Exercise Prescription
For patients under age 40, the maximum heart rate (HR) is calculated simply by subtracting the patient’s age from 220; for a 35-year-old patient, maximum HR would be 220 − 35, or 185 beats/min. Within a 30-minute exercise regimen, after a 5-minute warm-up, there should be 20 minutes of exercise in the pulse range of 111 to 124 beats/min (60%-67% of 185), followed by another 5 minutes of a cool-down phase. With more conditioning, the patient should aim to exercise in the range of 75% to 85% (139-157 beats/min). For patients over 40, the formula for maximum HR is 208 − (0.7 × age); for a 45-year-old patient, 208 – (0.7 × 45) = 208 − 32 = 176 beats/min, with the calculated HR guideposts of 106 (60%), 118 (67%), 132 (75%), and 150 (85%) beats/min.
Pharmacologic Therapies
Glycemic Targets
Table 34-3 lists the classes of antidiabetic drugs, mode and duration of action, effectiveness, and side effects. The introduction of the newer agents now allows the clinician to consider drugs that address a specific etiopathogenic mechanism. If the patient is thought to have a type 1 presentation, insulin at the onset is the logical and safest treatment, as discussed later. Oral medications, at least in the short term, should be advised for type 2 diabetic presentations. Behavioral therapies can produce dramatic improvement even at higher HbA1c values, but a FSG over 200 mg/dL indicates marked insulin insufficiency, and some form of drug therapy (including insulin) is necessary to reduce such values expeditiously. Instituting drug therapy should not deemphasize behavioral therapies; as noted, once the inertia of gluco/lipotoxicity is overcome with drugs, effective behavioral therapies could control DM indefinitely.
Oral Agents
Sulfonylureas and Meglitinides
The sulfonylureas are the oldest class of drugs and were found to be as safe and effective as insulin in the UKPDS. They shut down membrane potassium ion (K+) channels, allowing membrane calcium (Ca++) channels to open, thereby establishing a calcium gradient that stimulates insulin secretion. In the initial phase of treatment, insulin levels are higher than the previous state following the drug’s stimulatory effects. As insulin resistance factors are improved by controlling hyperglycemia, insulin levels fall into a normal range. Treatment is usually effective for 5 to 10 years, depending on the efficacy of behavior treatment and the underlying diabetic progression. The therapeutic duration of sulfonylureas can be prolonged if an overnight insulin preparation is added to control FSG level.
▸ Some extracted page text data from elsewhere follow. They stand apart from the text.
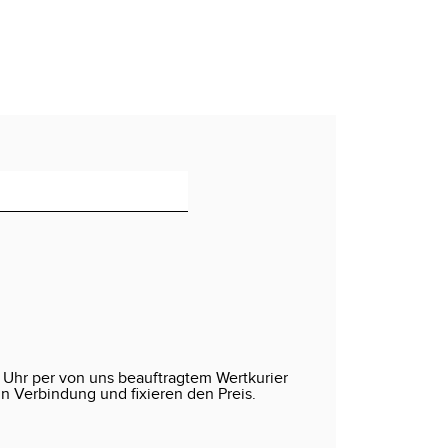
 Uhr per von uns beauftragtem Wertkurier
in Verbindung und fixieren den Preis.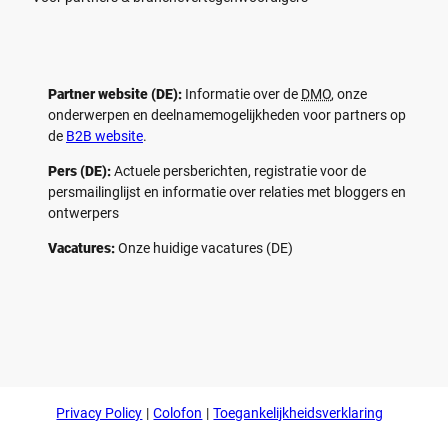
Partner website (DE):
Informatie over de
DMO
, onze
onderwerpen en deelnamemogelijkheden voor partners op
de
B2B website
.
Pers (DE):
Actuele persberichten, registratie voor de
persmailinglijst en informatie over relaties met bloggers en
ontwerpers
Vacatures:
Onze huidige vacatures (DE)
F
P
Y
I
a
i
o
n
c
n
u
s
e
t
t
t
b
e
u
a
o
r
b
g
Privacy Policy
Colofon
Toegankelijkheidsverklaring
o
e
e
r
k
s
a
t
m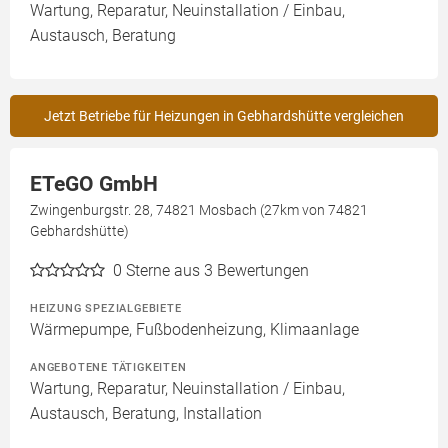
Wartung, Reparatur, Neuinstallation / Einbau,
Austausch, Beratung
Jetzt Betriebe für Heizungen in Gebhardshütte vergleichen
ETeGO GmbH
Zwingenburgstr. 28, 74821 Mosbach (27km von 74821
Gebhardshütte)
0
Sterne aus 3 Bewertungen
HEIZUNG SPEZIALGEBIETE
Wärmepumpe, Fußbodenheizung, Klimaanlage
ANGEBOTENE TÄTIGKEITEN
Wartung, Reparatur, Neuinstallation / Einbau,
Austausch, Beratung, Installation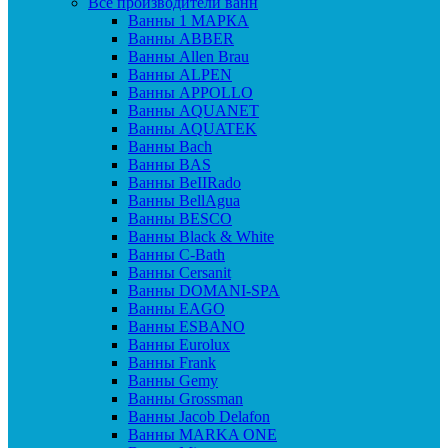
Все производители ванн
Ванны 1 МАРКА
Ванны ABBER
Ванны Allen Brau
Ванны ALPEN
Ванны APPOLLO
Ванны AQUANET
Ванны AQUATEK
Ванны Bach
Ванны BAS
Ванны BeIIRado
Ванны BellAgua
Ванны BESCO
Ванны Black & White
Ванны C-Bath
Ванны Cersanit
Ванны DOMANI-SPA
Ванны EAGO
Ванны ESBANO
Ванны Eurolux
Ванны Frank
Ванны Gemy
Ванны Grossman
Ванны Jacob Delafon
Ванны MARKA ONE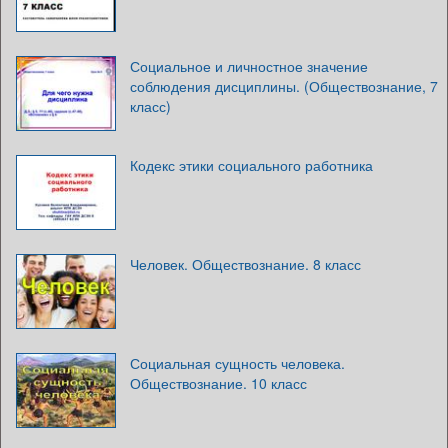
Социальное и личностное значение
соблюдения дисциплины. (Обществознание, 7
класс)
Кодекс этики социального работника
Человек. Обществознание. 8 класс
Социальная сущность человека.
Обществознание. 10 класс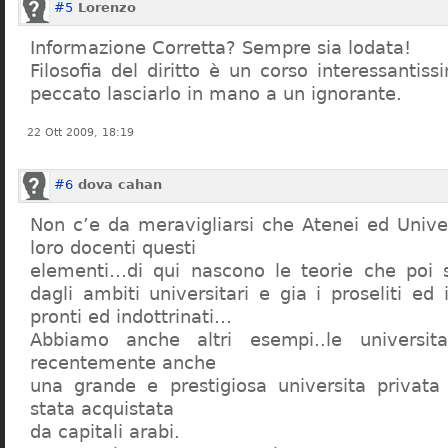
#5
Lorenzo
Informazione Corretta? Sempre sia lodata!
Filosofia del diritto è un corso interessanti
peccato lasciarlo in mano a un ignorante.
22 Ott 2009, 18:19
#6
dova cahan
Non c’e da meravigliarsi che Atenei ed Univer
loro docenti questi
elementi…di qui nascono le teorie che poi s
dagli ambiti universitari e gia i proseliti ed 
pronti ed indottrinati…
Abbiamo anche altri esempi..le universita 
recentemente anche
una grande e prestigiosa universita privat
stata acquistata
da capitali arabi.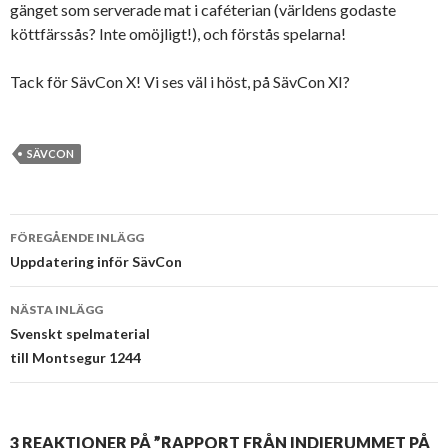
gänget som serverade mat i caféterian (världens godaste
köttfärssås? Inte omöjligt!), och förstås spelarna!
Tack för SävCon X! Vi ses väl i höst, på SävCon XI?
SÄVCON
Inläggsnavigering
FÖREGÅENDE INLÄGG
Uppdatering inför SävCon
NÄSTA INLÄGG
Svenskt spelmaterial
till Montsegur 1244
3 REAKTIONER PÅ ”RAPPORT FRÅN INDIERUMMET PÅ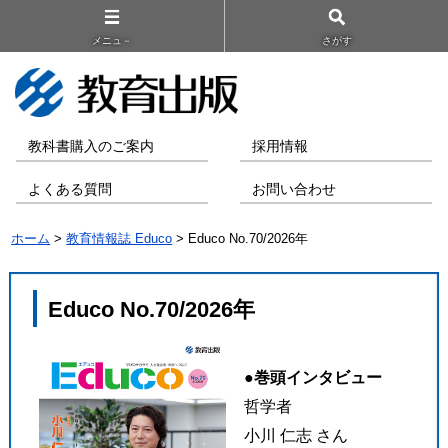
メニュ－
さがす
教科書購入のご案内
採用情報
よくある質問
お問い合わせ
ホーム
>
教育情報誌 Educo
> Educo No.70/2026年
Educo No.70/2026年
●巻頭インタビュー
哲学者
小川 仁志 さん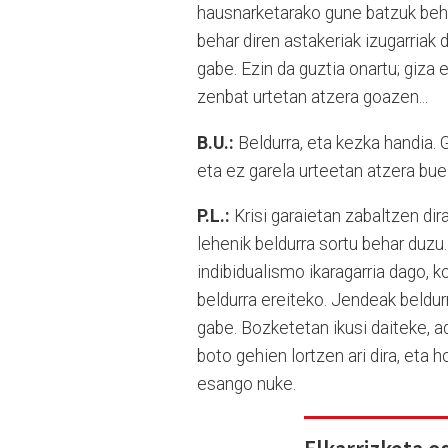
hausnarketarako gune batzuk behar 
behar diren astakeriak izugarriak di
gabe. Ezin da guztia onartu; giza 
zenbat urtetan atzera goazen...
B.U.:
Beldurra, eta kezka handia.
eta ez garela urteetan atzera buelt
P.L.:
Krisi garaietan zabaltzen di
lehenik beldurra sortu behar duzu
indibidualismo ikaragarria dago, k
beldurra ereiteko. Jendeak beldurr
gabe. Bozketetan ikusi daiteke, a
boto gehien lortzen ari dira, eta
esango nuke.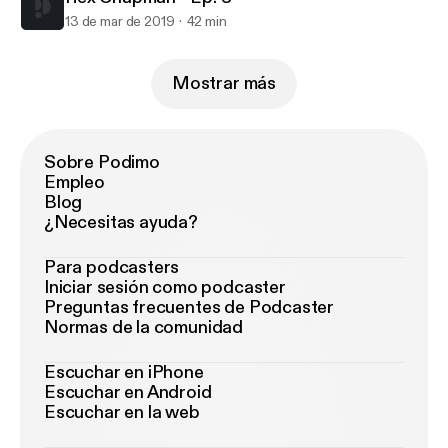
13 de mar de 2019
42 min
Mostrar más
Sobre Podimo
Empleo
Blog
¿Necesitas ayuda?
Para podcasters
Iniciar sesión como podcaster
Preguntas frecuentes de Podcaster
Normas de la comunidad
Escuchar en iPhone
Escuchar en Android
Escuchar en la web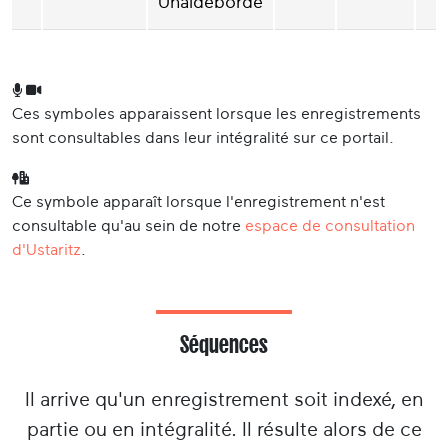
Uhaldeborde
Ces symboles apparaissent lorsque les enregistrements
sont consultables dans leur intégralité sur ce portail.
Ce symbole apparaît lorsque l'enregistrement n'est
consultable qu'au sein de notre
espace de consultation
d'Ustaritz
.
Séquences
Il arrive qu'un enregistrement soit indexé, en
partie ou en intégralité. Il résulte alors de ce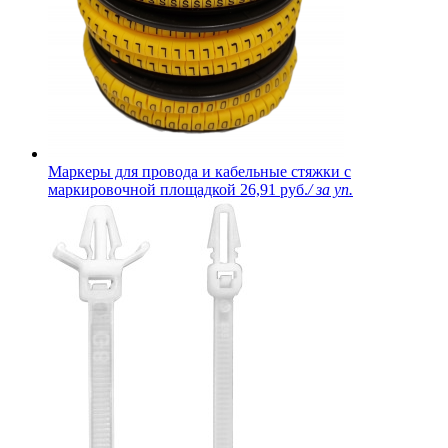
Маркеры для провода и кабельные стяжки с
маркировочной площадкой
26,91 руб.
/ за уп.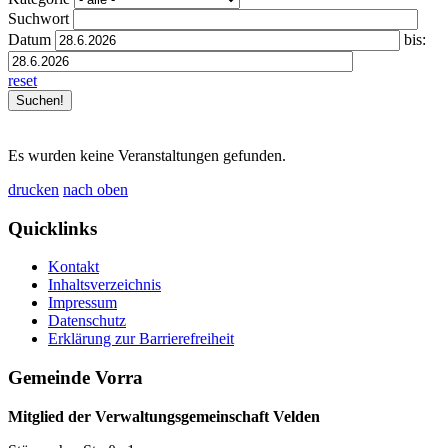
Suchwort
Datum
bis:
reset
Es wurden keine Veranstaltungen gefunden.
drucken
nach oben
Quicklinks
Kontakt
Inhaltsverzeichnis
Impressum
Datenschutz
Erklärung zur Barrierefreiheit
Gemeinde Vorra
Mitglied der Verwaltungsgemeinschaft Velden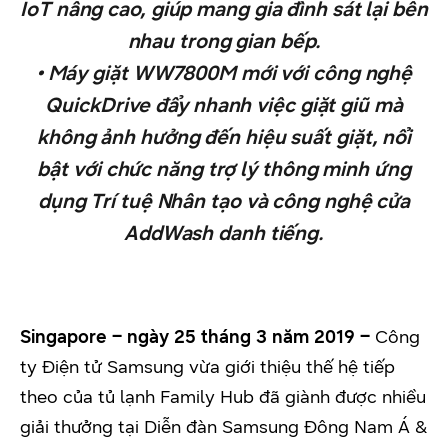
IoT nâng cao, giúp mang gia đình sát lại bên
nhau trong gian bếp.
• Máy giặt WW7800M mới với công nghệ
QuickDrive đẩy nhanh việc giặt giũ mà
không ảnh hưởng đến hiệu suất giặt, nổi
bật với chức năng trợ lý thông minh ứng
dụng Trí tuệ Nhân tạo và công nghệ cửa
AddWash danh tiếng.
Singapore – ngày 25 tháng 3 năm 2019 –
Công
ty Điện tử Samsung vừa giới thiệu thế hệ tiếp
theo của tủ lạnh Family Hub đã giành được nhiều
giải thưởng tại Diễn đàn Samsung Đông Nam Á &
Alpha-Glucosidase Inhibitors
The α-glucosidase inhibitors have been the least utilized of the oral medications available in the United States because of their side effects, not because of their lack of efficacy. The agents interfere with intestinal digestion of complex carbohydrates, slowing the absorption of glucose and limiting the beta-cell insulin response, thus lowering insulin levels. Their disadvantage is that they require administration with meals and often cause postprandial abdominal discomfort and flatulence. Patients who can tolerate these agents can experience HbA1c reductions comparable to other oral agents. However, most patients eventually request a change in medication. These drugs may be better tolerated at the onset of diabetes and prediabetic phase of diagnosis.